A recent study conducted by psychiatry students and roping in de-addiction experts pointed out that given the uncertainty and anxiety that have surrounded these unprecedented times, the context of overusing social media assumes far more importance than ever before. It uses the global context to conclude that it is imperative to differentiate between “addictive behaviour” and someone who is “extremely involved”, given the circumstances.
Similarly, a 2019 research paper on the psychology and dynamics behind social media use found that while problematic use of social media can be a dysfunctional way to cope with an overwhelming situation, using it in a healthy way can help a person feel less stressed and contribute to more positive mental well-being. In fact, research has also found that social media is also a form of accessible therapy for many, especially for those who can’t afford the exorbitant costs attached to professional therapy, by allowing people to express their problems and find their communities in a digital safe space.
“Many like to equate social media addiction with people wanting validation through likes or what they post. But they forget that social media addiction can also be about constantly checking your phone every few minutes for new updates,” Hvovi Bhagwagar, a Mumbai-based psychologist tells VICE. Bhagwagar agrees that given the meteoric rise in our screen times in 2020, it’s safe to assume that social media has emerged as a publicly acknowledged coping mechanism, one that has helped people feel hopeful and manage their massive stress. However, she adds, it probably isn’t the most effective way to deal with pandemic panic. “Spending a lot of time on social media is not healthy because it is the best version of a person’s life rather than a realistic one. It hands out hope, but the virtual world is not proof of what’s out there.”
Bhagwagar says that while social media has helped us get through the uncertainty thrust upon us in the early months of lockdown, it has now contributed to increased feelings of FOMO-fuelled anxiety. “I’ve seen cases, especially with young people who live at home, feeling trapped and insecure after seeing people go out on social media. This pushes them to do risky things like sneak out, and compromises the transparency of their interactions,” she stressed. While there is not enough evidence about the long-term effects of social media on mental health, it’s well-documented that overdosing on it can lead to a lack of concentration, feelings of irritability, and a hit on performance and productivity.
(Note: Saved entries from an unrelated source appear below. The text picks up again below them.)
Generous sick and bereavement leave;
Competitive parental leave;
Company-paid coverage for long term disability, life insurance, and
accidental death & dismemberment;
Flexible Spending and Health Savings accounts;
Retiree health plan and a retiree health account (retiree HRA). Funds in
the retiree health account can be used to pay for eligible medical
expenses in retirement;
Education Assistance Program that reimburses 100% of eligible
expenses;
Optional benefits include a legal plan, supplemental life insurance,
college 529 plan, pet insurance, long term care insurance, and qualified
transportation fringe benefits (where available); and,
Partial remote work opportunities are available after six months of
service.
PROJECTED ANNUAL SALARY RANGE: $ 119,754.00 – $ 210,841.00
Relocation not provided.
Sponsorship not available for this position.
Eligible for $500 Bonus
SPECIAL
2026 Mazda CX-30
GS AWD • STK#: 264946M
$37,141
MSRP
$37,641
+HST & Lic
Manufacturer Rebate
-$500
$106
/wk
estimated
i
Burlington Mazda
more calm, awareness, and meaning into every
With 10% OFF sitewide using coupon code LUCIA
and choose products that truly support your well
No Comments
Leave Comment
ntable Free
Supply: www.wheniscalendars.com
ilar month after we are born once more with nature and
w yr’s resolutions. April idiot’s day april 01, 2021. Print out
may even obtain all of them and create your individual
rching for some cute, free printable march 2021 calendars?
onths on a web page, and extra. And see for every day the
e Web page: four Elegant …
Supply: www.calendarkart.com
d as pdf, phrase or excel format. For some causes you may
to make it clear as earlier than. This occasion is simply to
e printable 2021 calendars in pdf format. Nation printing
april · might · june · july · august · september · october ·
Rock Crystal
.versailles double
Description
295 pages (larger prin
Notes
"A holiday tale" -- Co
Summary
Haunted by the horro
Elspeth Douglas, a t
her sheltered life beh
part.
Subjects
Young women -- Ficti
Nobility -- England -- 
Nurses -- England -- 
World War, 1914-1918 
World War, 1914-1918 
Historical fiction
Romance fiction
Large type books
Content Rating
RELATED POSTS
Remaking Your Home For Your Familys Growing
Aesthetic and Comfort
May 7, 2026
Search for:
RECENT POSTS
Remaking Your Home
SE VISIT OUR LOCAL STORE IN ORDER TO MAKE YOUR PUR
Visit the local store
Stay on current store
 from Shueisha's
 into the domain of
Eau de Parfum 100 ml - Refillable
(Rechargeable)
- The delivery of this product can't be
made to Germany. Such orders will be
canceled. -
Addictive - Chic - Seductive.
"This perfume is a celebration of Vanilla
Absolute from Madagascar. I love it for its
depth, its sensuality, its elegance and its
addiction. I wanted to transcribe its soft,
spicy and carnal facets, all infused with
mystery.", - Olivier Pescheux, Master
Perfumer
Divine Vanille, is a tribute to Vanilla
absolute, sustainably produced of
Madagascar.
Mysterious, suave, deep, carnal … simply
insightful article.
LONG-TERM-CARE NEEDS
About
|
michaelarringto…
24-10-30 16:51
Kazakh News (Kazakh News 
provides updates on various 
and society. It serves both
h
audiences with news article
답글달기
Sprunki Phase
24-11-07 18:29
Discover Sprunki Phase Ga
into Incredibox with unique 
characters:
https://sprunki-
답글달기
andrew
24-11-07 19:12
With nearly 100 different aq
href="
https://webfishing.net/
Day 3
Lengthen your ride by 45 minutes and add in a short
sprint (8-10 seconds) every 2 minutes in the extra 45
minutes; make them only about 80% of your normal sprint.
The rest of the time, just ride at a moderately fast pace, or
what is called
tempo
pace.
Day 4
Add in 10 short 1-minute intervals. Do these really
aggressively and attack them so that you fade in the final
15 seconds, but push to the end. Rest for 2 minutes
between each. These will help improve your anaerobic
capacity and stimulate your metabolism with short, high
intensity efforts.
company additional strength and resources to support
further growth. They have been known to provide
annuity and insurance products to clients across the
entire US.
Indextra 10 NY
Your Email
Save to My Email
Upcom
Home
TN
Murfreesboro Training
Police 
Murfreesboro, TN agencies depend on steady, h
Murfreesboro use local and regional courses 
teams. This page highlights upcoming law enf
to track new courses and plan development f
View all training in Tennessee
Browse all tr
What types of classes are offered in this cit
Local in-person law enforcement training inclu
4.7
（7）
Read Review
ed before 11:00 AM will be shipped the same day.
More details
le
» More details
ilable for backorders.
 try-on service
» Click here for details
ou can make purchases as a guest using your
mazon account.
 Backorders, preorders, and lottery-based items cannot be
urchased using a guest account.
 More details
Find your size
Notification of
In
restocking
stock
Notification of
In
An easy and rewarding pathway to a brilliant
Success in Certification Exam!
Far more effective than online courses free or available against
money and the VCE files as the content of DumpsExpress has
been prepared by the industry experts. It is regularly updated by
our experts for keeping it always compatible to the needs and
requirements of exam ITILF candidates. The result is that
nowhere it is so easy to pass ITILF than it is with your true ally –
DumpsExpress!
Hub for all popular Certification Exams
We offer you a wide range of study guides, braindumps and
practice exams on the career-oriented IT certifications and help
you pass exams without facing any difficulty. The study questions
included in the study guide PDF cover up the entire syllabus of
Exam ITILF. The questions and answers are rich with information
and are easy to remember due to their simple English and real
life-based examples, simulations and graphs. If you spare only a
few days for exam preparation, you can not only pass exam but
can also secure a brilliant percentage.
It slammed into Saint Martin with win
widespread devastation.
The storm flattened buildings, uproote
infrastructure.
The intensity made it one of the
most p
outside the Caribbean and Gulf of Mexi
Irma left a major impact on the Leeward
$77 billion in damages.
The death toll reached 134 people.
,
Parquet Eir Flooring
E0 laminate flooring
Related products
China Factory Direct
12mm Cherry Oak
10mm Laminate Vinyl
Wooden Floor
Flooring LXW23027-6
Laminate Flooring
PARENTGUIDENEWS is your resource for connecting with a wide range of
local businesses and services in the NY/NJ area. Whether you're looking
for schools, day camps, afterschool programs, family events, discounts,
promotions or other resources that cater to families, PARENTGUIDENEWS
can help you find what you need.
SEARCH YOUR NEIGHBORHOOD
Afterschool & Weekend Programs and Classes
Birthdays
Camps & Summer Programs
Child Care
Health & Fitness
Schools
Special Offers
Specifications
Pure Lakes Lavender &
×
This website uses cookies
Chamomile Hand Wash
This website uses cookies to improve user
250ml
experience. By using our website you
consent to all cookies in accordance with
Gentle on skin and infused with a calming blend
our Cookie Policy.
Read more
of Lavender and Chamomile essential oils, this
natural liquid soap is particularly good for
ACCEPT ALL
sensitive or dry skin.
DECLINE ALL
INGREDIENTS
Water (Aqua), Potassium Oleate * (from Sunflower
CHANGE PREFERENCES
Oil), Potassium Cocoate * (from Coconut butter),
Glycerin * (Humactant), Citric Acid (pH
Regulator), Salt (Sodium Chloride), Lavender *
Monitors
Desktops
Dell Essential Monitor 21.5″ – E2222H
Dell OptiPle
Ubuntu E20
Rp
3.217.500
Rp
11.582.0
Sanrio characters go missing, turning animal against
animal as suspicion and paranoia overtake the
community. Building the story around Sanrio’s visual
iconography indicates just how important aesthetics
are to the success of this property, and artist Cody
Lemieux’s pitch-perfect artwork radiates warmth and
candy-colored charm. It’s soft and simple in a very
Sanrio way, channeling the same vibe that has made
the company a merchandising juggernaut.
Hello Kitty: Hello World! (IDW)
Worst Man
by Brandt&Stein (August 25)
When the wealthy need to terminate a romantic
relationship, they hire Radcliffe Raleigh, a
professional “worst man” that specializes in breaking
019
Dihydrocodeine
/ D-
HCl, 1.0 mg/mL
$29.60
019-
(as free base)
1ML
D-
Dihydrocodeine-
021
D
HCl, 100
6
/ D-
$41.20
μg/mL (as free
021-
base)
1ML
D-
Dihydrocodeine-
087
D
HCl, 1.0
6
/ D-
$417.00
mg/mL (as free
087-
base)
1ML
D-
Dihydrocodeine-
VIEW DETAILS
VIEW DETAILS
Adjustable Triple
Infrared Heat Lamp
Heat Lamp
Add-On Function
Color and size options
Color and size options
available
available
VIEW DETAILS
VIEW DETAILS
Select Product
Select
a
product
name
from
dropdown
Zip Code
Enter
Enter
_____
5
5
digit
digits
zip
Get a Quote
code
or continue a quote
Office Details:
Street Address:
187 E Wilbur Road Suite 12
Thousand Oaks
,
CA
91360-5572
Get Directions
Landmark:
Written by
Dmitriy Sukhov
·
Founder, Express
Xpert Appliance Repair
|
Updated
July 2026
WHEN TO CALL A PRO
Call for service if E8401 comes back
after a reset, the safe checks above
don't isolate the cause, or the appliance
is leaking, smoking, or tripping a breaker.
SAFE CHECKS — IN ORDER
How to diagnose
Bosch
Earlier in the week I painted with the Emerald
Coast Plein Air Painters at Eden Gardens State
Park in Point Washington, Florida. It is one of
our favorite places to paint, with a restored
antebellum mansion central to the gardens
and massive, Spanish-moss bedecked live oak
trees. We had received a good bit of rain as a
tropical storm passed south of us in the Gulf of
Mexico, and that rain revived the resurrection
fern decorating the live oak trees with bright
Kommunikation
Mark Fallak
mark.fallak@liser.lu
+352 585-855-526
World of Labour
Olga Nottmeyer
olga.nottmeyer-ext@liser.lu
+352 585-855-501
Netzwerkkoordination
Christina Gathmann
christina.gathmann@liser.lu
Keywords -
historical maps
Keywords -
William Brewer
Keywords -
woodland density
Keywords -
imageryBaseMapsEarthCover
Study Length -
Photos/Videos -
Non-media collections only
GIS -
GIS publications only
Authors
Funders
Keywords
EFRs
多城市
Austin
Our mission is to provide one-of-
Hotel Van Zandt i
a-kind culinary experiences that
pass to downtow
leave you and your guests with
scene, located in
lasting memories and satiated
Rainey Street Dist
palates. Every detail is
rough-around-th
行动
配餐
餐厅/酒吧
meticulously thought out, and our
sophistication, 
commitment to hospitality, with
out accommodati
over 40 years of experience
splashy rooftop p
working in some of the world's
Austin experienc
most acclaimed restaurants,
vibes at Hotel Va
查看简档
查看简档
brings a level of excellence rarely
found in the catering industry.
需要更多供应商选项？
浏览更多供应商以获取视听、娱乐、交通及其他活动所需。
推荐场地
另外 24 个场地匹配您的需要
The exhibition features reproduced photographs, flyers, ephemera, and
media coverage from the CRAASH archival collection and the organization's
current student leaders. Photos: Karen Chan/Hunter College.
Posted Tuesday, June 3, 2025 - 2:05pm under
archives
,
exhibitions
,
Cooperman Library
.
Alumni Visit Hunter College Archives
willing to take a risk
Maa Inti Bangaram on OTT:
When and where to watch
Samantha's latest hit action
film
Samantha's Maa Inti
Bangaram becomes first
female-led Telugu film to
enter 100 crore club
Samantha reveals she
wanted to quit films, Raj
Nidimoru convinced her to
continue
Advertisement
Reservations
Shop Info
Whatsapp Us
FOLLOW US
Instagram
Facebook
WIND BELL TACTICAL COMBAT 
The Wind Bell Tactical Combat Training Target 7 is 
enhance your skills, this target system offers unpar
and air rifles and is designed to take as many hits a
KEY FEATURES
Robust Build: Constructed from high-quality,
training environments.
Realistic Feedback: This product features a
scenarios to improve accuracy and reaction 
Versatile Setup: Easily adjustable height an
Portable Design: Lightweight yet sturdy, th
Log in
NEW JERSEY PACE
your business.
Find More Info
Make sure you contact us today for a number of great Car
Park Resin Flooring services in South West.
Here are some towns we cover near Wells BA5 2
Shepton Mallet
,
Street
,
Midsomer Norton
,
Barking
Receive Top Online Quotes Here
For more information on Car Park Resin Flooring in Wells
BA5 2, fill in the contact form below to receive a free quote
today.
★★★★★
However, it’s not all gloom and doom. According to Bhagwagar, the increased usage of social media can also help us navigate to a healthier relationship with it. “Unlike drug or alcohol addictions, social media doesn’t require complete withdrawal,” she explained. “There’s a definite need to cut down on usage time, even if through an app, but the best way to treat this addiction is to find ways to channel it in a productive or healthy way. If you can’t find something you’re passionate about to divert your mind, use the time you spend on social media to create stimulating content that can help you grow or help you financially by marketing products or brands. With social media, you can turn your addiction into an advantage.”
Or, like me, you can choose to channel your addiction into an article, and hope that it helps the people who find it on their social media feeds.